Remember Hanging Out With Friends?

I was struck this morning by a phrase in Larry Karaszewski‘s appraisal of James BridgesMike’s Murder (’84), as contained in a March 2012 “Trailers From Hell” essay. Larry notes how the film really captures the enervated spirit of ’80s Los Angeles, “the emptiness, the transitory lives, the relationships of people who only see each other every six months but still think they’re close.” Hey, that’s me. Well, kind of. I feel a genuine kinship with several people whom I almost never hang out with. I “see” some of them at screenings, parties and film festivals, but we never get together just to get together, not even “every six months.” Partly because some of these pallies are far flung (geographical distance isn’t what it used to be) and partly because I spend all my time banging this column out.

Straight question: How many HE readers have close friends whom they trust impeccably and feel entirely relaxed with, but whom they see once or twice a year, if that?

--- EXTRACTED MATERIAL ---
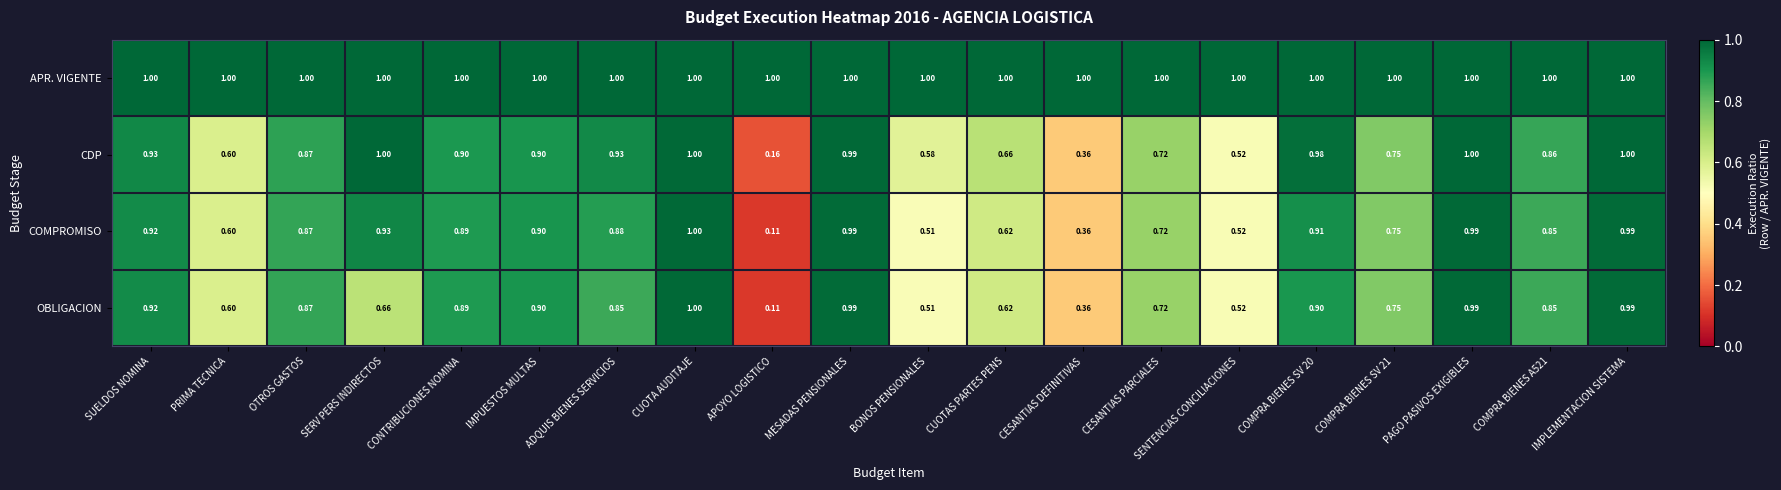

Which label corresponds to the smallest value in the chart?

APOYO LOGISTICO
--
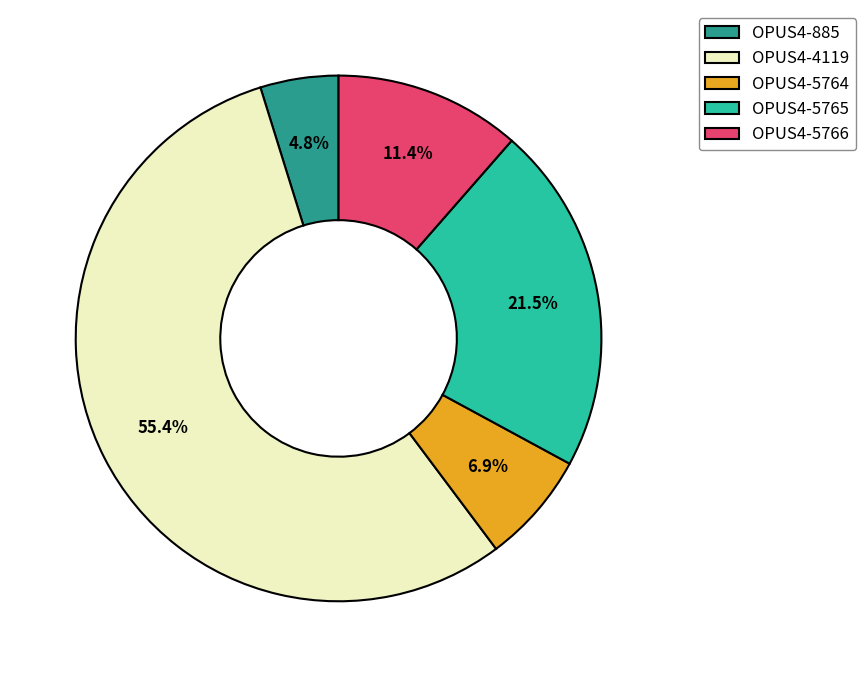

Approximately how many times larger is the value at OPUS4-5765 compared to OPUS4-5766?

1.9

--- TASK SET ---
a. In the post about hanging out with friends, where does the writer say he "sees" some of these friends?
b. Retype the post about hanging out with friends, everything from "I was struck" down to "this column out.".
c. Continue the post about hanging out with friends from its last sentence.

--- RESULTS FOR EACH TASK ---
a. At screenings, parties and film festivals.

b.
I was struck this morning by a phrase in Larry Karaszewski‘s appraisal of James BridgesMike’s Murder (’84), as contained in a March 2012 “Trailers From Hell” essay. Larry notes how the film really captures the enervated spirit of ’80s Los Angeles, “the emptiness, the transitory lives, the relationships of people who only see each other every six months but still think they’re close.” Hey, that’s me. Well, kind of. I feel a genuine kinship with several people whom I almost never hang out with. I “see” some of them at screenings, parties and film festivals, but we never get together just to get together, not even “every six months.” Partly because some of these pallies are far flung (geographical distance isn’t what it used to be) and partly because I spend all my time banging this column out.

c.
“A few days after seeing the newly manufactured, disposable Legal Eagles, I noticed that Debra Winger‘s last picture to be released, Mike’s Murder, was listed in The New York Times TV schedule, and that the Times‘ advice was ‘Skip it.’ Please, don’t skip it next time it comes around. I wasn’t able to see this film during its unheralded, minuscule New York run in 1984, but I caught up with it on HBO last year. [I]t has two superb performances — a full-scale starring one by Winger, and a brief intense one by Paul Winfield. She’s a radiantly sane young bank teller who has an affair with Mike (Mark Keyloun). She likes him — you can see her eagerness, even though she knows how to be cool and bantering with him…”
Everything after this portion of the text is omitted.